Трудно отказаться от мысли, что Ретик, сочиняя эти строки, имел перед умственным своим взором жирного, толстошеего Лютера, болтавшего за кружкой саксонского пива о дураках, готовых перевернуть свет из одной жажды новшеств. В другом месте, покончив со всеми этими осторожными оговорками, Ретик говорит: «Когда я продумываю это поистине удивительное построение моего Господина Учителя, мне часто приходит на ум изречение ученика Платона, который после изложения всех требований, предъявляемых к астроному, добавил: «Не должен заниматься наукой тот, кто в природе своей не имеет чего-то чудесного»«. Я, по божьей милости, стал свидетелем огромной работы мысли, которую предпринял мой крепкий духом Господин Учитель. Мне стало понятно, что я и представления не имел о такой тяжести труда. Груз подобной работы так велик, что ее никто другой, даже герой, не мог бы поднять и в конце концов преодолеть. Я постиг, почему древние рассказывали, что Геркулес, сын самого Зевса, не доверял надолго своим плечам и переложил небесный свод снова на спину Атласа, который был к тому приучен долгими годами и потому, приняв груз, со свежими силами бодро понес его дальше».

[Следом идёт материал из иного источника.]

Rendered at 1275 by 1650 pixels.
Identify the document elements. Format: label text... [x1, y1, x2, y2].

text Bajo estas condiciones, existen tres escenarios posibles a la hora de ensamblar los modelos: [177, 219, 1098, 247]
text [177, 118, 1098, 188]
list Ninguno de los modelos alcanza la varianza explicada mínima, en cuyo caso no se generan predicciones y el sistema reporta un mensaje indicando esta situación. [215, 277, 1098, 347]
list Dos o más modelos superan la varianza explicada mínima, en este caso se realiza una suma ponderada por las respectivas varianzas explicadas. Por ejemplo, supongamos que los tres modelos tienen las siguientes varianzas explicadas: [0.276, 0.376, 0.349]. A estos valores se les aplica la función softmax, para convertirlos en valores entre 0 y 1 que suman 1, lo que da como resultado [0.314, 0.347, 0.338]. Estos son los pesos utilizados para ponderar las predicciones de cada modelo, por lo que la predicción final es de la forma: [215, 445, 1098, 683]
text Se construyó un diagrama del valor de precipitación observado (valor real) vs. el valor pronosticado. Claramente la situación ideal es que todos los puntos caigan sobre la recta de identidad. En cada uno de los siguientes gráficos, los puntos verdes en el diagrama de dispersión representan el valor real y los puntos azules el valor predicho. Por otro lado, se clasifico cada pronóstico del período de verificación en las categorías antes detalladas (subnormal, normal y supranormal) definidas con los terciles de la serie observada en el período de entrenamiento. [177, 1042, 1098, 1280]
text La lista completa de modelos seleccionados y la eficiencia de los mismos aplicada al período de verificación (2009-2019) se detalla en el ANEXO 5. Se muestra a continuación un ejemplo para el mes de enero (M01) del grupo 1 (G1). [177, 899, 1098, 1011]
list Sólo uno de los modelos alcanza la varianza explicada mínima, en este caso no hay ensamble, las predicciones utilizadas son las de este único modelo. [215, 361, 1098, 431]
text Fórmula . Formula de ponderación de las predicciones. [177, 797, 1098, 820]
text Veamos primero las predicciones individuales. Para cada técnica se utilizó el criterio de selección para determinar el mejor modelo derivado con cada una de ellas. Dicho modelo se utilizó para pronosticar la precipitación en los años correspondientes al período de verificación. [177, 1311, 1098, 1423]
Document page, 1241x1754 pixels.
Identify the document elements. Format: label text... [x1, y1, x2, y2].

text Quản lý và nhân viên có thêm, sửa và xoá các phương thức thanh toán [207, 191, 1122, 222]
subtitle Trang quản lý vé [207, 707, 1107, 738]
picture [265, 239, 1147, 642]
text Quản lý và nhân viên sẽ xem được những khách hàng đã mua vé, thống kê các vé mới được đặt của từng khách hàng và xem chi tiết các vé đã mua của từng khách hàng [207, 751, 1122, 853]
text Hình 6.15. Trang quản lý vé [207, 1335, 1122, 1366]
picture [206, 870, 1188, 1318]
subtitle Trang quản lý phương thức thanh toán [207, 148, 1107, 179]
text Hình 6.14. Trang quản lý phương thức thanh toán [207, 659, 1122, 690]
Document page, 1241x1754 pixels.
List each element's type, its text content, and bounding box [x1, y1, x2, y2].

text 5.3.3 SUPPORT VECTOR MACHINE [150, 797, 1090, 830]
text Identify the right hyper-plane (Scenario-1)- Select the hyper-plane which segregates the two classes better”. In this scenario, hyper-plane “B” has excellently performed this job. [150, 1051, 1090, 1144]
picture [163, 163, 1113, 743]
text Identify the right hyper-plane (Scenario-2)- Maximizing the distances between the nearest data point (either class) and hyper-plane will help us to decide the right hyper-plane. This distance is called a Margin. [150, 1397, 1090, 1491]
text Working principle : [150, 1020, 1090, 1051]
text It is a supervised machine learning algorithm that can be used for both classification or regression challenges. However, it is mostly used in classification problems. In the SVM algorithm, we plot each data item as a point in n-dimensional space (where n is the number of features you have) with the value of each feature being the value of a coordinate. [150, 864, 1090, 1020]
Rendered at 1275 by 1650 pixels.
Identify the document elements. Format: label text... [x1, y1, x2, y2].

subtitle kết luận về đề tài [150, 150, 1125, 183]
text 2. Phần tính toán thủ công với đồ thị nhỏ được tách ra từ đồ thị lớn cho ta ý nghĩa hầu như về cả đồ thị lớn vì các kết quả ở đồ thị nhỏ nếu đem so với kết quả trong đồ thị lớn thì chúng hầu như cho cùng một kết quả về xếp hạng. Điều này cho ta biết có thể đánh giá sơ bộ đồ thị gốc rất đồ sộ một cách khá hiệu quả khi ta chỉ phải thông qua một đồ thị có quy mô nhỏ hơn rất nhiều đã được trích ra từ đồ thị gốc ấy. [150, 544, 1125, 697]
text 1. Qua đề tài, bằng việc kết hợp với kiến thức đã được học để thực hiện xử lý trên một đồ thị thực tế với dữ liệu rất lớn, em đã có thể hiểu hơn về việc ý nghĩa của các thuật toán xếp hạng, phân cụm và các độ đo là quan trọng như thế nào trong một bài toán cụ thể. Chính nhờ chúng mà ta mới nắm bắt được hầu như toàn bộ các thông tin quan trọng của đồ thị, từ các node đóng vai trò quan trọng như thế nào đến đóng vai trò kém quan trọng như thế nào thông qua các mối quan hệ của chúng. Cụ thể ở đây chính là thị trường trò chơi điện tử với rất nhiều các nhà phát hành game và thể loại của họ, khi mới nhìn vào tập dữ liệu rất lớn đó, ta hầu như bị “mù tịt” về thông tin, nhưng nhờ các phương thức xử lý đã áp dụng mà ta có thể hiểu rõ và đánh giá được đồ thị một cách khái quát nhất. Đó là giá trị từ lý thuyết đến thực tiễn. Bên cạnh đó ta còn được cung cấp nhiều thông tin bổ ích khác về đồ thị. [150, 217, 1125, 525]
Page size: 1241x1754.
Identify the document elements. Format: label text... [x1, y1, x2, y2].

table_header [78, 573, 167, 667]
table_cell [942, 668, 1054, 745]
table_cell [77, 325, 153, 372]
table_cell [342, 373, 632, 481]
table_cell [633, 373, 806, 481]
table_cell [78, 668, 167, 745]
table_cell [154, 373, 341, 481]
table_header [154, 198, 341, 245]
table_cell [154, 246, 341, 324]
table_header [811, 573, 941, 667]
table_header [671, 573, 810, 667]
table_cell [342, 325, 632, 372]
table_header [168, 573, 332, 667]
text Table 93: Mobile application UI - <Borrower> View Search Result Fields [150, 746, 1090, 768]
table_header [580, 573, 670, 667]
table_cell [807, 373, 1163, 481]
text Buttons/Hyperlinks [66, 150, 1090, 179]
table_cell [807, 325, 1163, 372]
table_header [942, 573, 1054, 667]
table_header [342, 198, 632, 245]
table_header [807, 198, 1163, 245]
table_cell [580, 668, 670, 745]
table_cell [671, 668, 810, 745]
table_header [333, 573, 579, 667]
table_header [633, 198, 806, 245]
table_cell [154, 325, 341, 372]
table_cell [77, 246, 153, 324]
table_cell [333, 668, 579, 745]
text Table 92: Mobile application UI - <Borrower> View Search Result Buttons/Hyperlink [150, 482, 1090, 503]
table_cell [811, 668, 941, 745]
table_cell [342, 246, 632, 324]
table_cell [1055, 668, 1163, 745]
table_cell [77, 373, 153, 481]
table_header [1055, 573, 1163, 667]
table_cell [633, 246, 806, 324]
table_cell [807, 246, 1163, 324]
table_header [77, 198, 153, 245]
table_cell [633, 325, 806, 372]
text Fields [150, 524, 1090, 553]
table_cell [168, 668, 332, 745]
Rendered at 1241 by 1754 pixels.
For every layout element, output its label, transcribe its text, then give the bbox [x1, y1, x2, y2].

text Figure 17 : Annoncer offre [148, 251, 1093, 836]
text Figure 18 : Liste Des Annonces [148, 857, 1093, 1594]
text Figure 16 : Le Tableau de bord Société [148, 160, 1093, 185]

Очень интересен рассказ Ретика о методе работы Коперника:
«Мой Господин Учитель самым тщательным образом сопоставлял наблюдения всех времен с его собственными и записывал их в определенной последовательности. Они были у него всегда под рукой. Когда он приходил к какому-либо определенному выводу, решался вводить новое положение в науку или принятую теорию, он обращался к своим записям и проверял свои выводы по ним, идя от древних наблюдений вниз, вплоть до своих собственных, и тщательно взвешивая, какой закон или вывод их объясняет всего полнее и лучше. Придя таким путем и с помощью Урании[161] к определенному умозаключению, он затем сравнивал его с теорией древних и Птолемея.
С величайшим тщанием проделав всю эту работу и лишь в том случае, если он находит, что по всей строгости астрономических законов нужно отказаться от прежних воззрений, он, по божьему велению, строит новую теорию, обосновывая ее математическими выкладками и строго геометрическим доказательством. После этого он исследует, как наблюдения древних и его собственные подходят к принятой им новой теории. И только после того, как проделана вся эта огромная работа, он предлагает астрономии свой новый закон».
Ретик высказывает уверенность, что новое учение своей логичностью и силой доказательств способно завербовать в число приверженцев коперниканства… даже Аристотеля и Птолемея!
«Аристотель, я твердо в том убежден, если бы только мог услышать основы новой теории, признал бы честно, что им действительно было доказано и что — принято без должных доказательств. Он признал бы обоснованность теории моего Господина Учителя, если только верны слова Платона, что Аристотель является Философом Истины.